Generally, preserving the family is highly important for most Iranian women, and thus they wish to have a favorable sexual and spousal role in order to experience quality and strong marital life [42]. Having a proper motherhood role and attending to household matters and children are also very important for most Iranian women. Given that most patients with MS are young women at the peak of their sexual activity and family and social responsibilities, disability caused by the disease, may harm proper performance of their social roles such as sexual; spousal; and motherhood roles, cause marital dissatisfaction and feelings of weakness; inadequacy; low self-esteem; anxiety; stress, and fear of rejection by their husbands and families [10, 12, 38]. On the other hand, fear of social stigma due to the disease and resulting disability makes these women withdraw from society and weak in social interactions. Fearing loss of their social position, many of them attempt to hide their disease and experience further stress [13, 43, 44].

Therefore, certain interventions are recommended to be integrated with the process of treating these patients to physical and psychological rehabilitation and improve self-efficacy and self-esteem of these patients.

The strengths of the present study include interviewing key informants in addition to women with MS. The study limitations included the selection of samples from only married women with MS given the sociocultural conditions in Iran, which prohibits single, divorced and widowed females from having sex. Although the study samples were collected from only one center (Iran MS Society), it is a rehabilitation referral center in Tehran, Iran, to which the majority of patients with MS present to receive free-of-charge services.

Conclusion

This study highlighted the concern that MS and related complications can significantly and negatively lower the quality and quantity of sexual relationships in women with MS. These women neglect themselves in their sexual life, and experience low sexual self-efficacy.

Given that sexual problems of women with MS are multidimensional, and most Iranian women feel ashamed and embarrassed about expressing their sexual problems, it is recommended that sexual counseling centers with a trained team provide all MS-women and their husbands with need-based and culture-based sexual education and counseling as an essential part of their routine care during their treatment course.
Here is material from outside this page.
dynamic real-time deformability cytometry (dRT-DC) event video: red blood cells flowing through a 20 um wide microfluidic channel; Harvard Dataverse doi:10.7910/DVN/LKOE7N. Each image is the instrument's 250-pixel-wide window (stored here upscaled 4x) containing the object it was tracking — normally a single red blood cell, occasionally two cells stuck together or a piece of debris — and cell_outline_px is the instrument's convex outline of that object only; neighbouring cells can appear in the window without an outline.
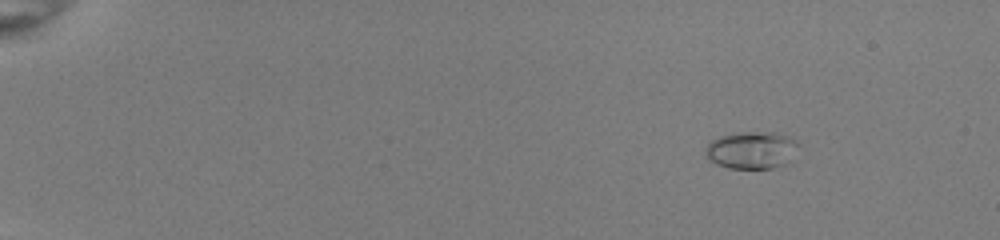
{"species": "common noctule bat (a hibernating species)", "species_latin": "Nyctalus noctula", "temperature_condition": "room temperature", "stored_images_in_passage": 47, "camera_frame_rate_fps": 3000, "um_per_image_px": 0.085, "animal": {"sex": "female", "body_mass_g": 22.0, "forearm_length_mm": 56.7}, "frame": {"image": 1, "passage_image": 1, "time_ms": 0.0, "image_size_px": [1000, 240], "cell_outline_px": [[800, 144], [784, 164], [772, 168], [728, 168], [716, 164], [708, 160], [704, 156], [704, 148], [712, 140], [720, 136], [732, 132], [776, 132], [788, 136], [796, 140]], "centroid_in_image_um": [63.82, 12.74], "position_along_channel_um": 21.2, "area_um2": 20.35}}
Furthermore, rehabilitation and psychological programs focused on improving sexual relationships are recommended, because improving these women's physical and psychological abilities can significantly improve their sexual relationships. Therefore, designing and implementing comprehensive and multidisciplinary interventions and training program to address all the physical and psychosocial factors affecting sexual life in the patients appears to play a key role in promoting their sexual life and improving their sexual quality of life.

Implications

The results of this study showed the sexual life of women with MS and their experiences and perceptions with their sexual life and suggested many difficulties facing Iranian women with MS in their sexual life. The present findings can help the treatment team to notice the importance of sexual life in these patients and lay plans for providing comprehensive sexual services in treatment process. Moreover, given that the present study recruited women with MS living in Tehran, it is possible that women from other parts of Iran may share different experiences. Hence, the present study could initiate further studies in other cities with different social and cultural backgrounds.